At this point your past life is no longer with you, not as a memory, nor a care. You have been accepted into the Chapter and will become a marine scout.

***

It is your first true engagement, the Tau forces have you pinned down in the Damocles crusade. So many of the battle brothers around you have seen so much fighting already. In your scout armor you try your absolute best to stay calm, fear no longer a factor, but desire to help your brothers and aspire to glory, very much so. You look through the scope of your sniper rifle overlooking an outpost held by your brothers that is currently being overrun by Kroot mercenaries. You are about to pull the trigger when you see one of your brothers, Brother Solaki, rush forward with a bolter in each hand and initiating the Kroots’ retreat. You soon learn he all but destroyed his arms in the process. At the time you would have no idea you would become so familiar with him acting in this manner when it comes to battle, always one to sacrifice himself almost foolishly for the rest of the chapter; something he would someday scold you for not doing yourself on a world called Ferim. 

***

You find yourself never one to stand out. Glory evades you, and even now in your full power armor your brothers refer to you as a rookie and a newbie. So many of them claim that they have had to save you on at least one occasion. Your muscles always flex beneath your armor when they say this, but your throat gulps beneath your battle helm when it’s on, knowing that what they say holds truth. You don’t realize how much you will miss these brothers of an old squad when you see each of them ripped apart in a bloody mess by the Tyranid xenos on the same soil that you ran over for days, years ago.

***

The skies of your beloved home-world are clouded with red, brown, and grey swirls. Your power armor strains to keep up as you find yourself running once again. The death of your squad behind you, there is only one more chance for you to be the one doing the saving for once. The voices of your chapter constantly yelling into your ears, overlapping each other calling for aid, for reinforcements, screaming the names of marines you trained with, marines you looked up to, who you aspired to become one day, the voices screaming their names…dead. 

Air moves forcefully in and out of your battle helm's rebreather as your large feet stomp over the light brown dirt. You focus in on one of these channels and single it out. Suddenly one voice fills your helm. A voice filled with metallics. 

“This is Laikus. Request support. Gaunt broods closing in on my position. Evacuation procedures have begun. Cargo lift off will be a failure without support. Current defense is zero.”

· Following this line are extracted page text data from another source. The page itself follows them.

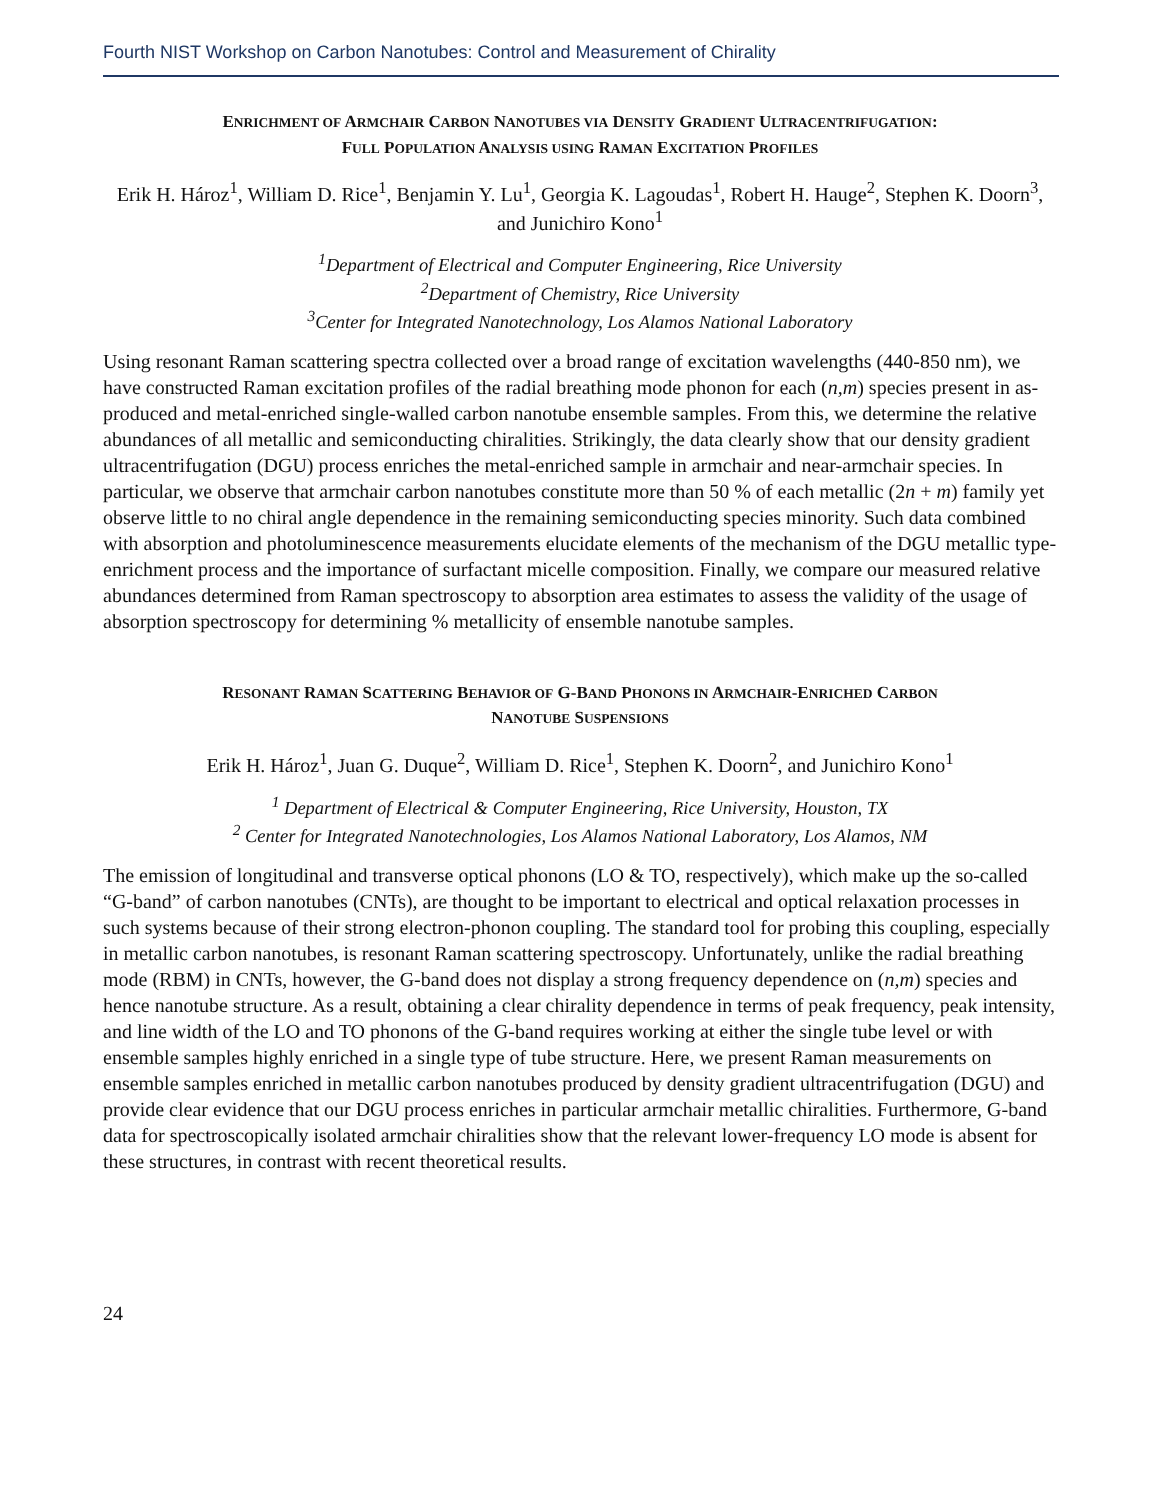Fourth NIST Workshop on Carbon Nanotubes: Control and Measurement of Chirality
ENRICHMENT OF ARMCHAIR CARBON NANOTUBES VIA DENSITY GRADIENT ULTRACENTRIFUGATION:
FULL POPULATION ANALYSIS USING RAMAN EXCITATION PROFILES
Erik H. Hároz<sup>1</sup>, William D. Rice<sup>1</sup>, Benjamin Y. Lu<sup>1</sup>, Georgia K. Lagoudas<sup>1</sup>, Robert H. Hauge<sup>2</sup>, Stephen K. Doorn<sup>3</sup>, and Junichiro Kono<sup>1</sup>
<sup>1</sup> Department of Electrical and Computer Engineering, Rice University
<sup>2</sup> Department of Chemistry, Rice University
<sup>3</sup> Center for Integrated Nanotechnology, Los Alamos National Laboratory
Using resonant Raman scattering spectra collected over a broad range of excitation wavelengths (440-850 nm), we have constructed Raman excitation profiles of the radial breathing mode phonon for each (n,m) species present in as-produced and metal-enriched single-walled carbon nanotube ensemble samples. From this, we determine the relative abundances of all metallic and semiconducting chiralities. Strikingly, the data clearly show that our density gradient ultracentrifugation (DGU) process enriches the metal-enriched sample in armchair and near-armchair species. In particular, we observe that armchair carbon nanotubes constitute more than 50 % of each metallic (2n + m) family yet observe little to no chiral angle dependence in the remaining semiconducting species minority. Such data combined with absorption and photoluminescence measurements elucidate elements of the mechanism of the DGU metallic type-enrichment process and the importance of surfactant micelle composition. Finally, we compare our measured relative abundances determined from Raman spectroscopy to absorption area estimates to assess the validity of the usage of absorption spectroscopy for determining % metallicity of ensemble nanotube samples.
RESONANT RAMAN SCATTERING BEHAVIOR OF G-BAND PHONONS IN ARMCHAIR-ENRICHED CARBON
NANOTUBE SUSPENSIONS
Erik H. Hároz<sup>1</sup>, Juan G. Duque<sup>2</sup>, William D. Rice<sup>1</sup>, Stephen K. Doorn<sup>2</sup>, and Junichiro Kono<sup>1</sup>
<sup>1</sup> Department of Electrical & Computer Engineering, Rice University, Houston, TX
<sup>2</sup> Center for Integrated Nanotechnologies, Los Alamos National Laboratory, Los Alamos, NM
The emission of longitudinal and transverse optical phonons (LO & TO, respectively), which make up the so-called “G-band” of carbon nanotubes (CNTs), are thought to be important to electrical and optical relaxation processes in such systems because of their strong electron-phonon coupling. The standard tool for probing this coupling, especially in metallic carbon nanotubes, is resonant Raman scattering spectroscopy. Unfortunately, unlike the radial breathing mode (RBM) in CNTs, however, the G-band does not display a strong frequency dependence on (n,m) species and hence nanotube structure. As a result, obtaining a clear chirality dependence in terms of peak frequency, peak intensity, and line width of the LO and TO phonons of the G-band requires working at either the single tube level or with ensemble samples highly enriched in a single type of tube structure. Here, we present Raman measurements on ensemble samples enriched in metallic carbon nanotubes produced by density gradient ultracentrifugation (DGU) and provide clear evidence that our DGU process enriches in particular armchair metallic chiralities. Furthermore, G-band data for spectroscopically isolated armchair chiralities show that the relevant lower-frequency LO mode is absent for these structures, in contrast with recent theoretical results.
24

He is close enough; you are the only one. A clearing emerges and you break through the tree line. You quickly spot the enormous cargo vessel and the techmarine hastily working on shoving supplies in with servitors about his feet doing what they can. He turns for only a second and sees you. In your helm you hear him speak again,

“This is Laikus, support acquired.” With a single thought you open your channels back up and through the mess of failure and death reports you hear, “Copy that Laikus, must be what’s left of second company’s gamma squad. Rerouting.” 

Before you can even reach the landing pad the vegetation to your left rustles violently before bursting with tyranid life forms. You are all that stands between them and the techmarine. This is your last chance. Gaunt after gaunt is gunned down as you take a step back one at a time towards the cargo ship. As you're forced to bat their vile heads away before firing into their bodies your ears pick out another line on the channels, 

“Master Thorcyra has successfully evacuated. Command structure being re-worked” 

Every moment of your training kicks in as you back pedal, as well as all of your failures... yet still managing to hold on with the rest. Tyranid blood splashes your armor as teeth are bashed away and claws scrape lines into your ceramite form. A sheet of flame bypasses you and the wheezing power of servo claws in combination with a mechanicus insignia power-axe strike out simultaneously by your side, annihilating the nearest overwhelming wave of gaunts. One of the techmarine's red armored gauntlets pushes against your shoulder guard to turn you around. You sprint toward the cargo ship that is already lifting off the ground, and grab hold of a railing just inside the still open cargo doors, Laikus clambering in behind you. The two of you would watch as the expanse of battle and Tyranid movement over the landscape of your home-world below moved like a single slithering creature. 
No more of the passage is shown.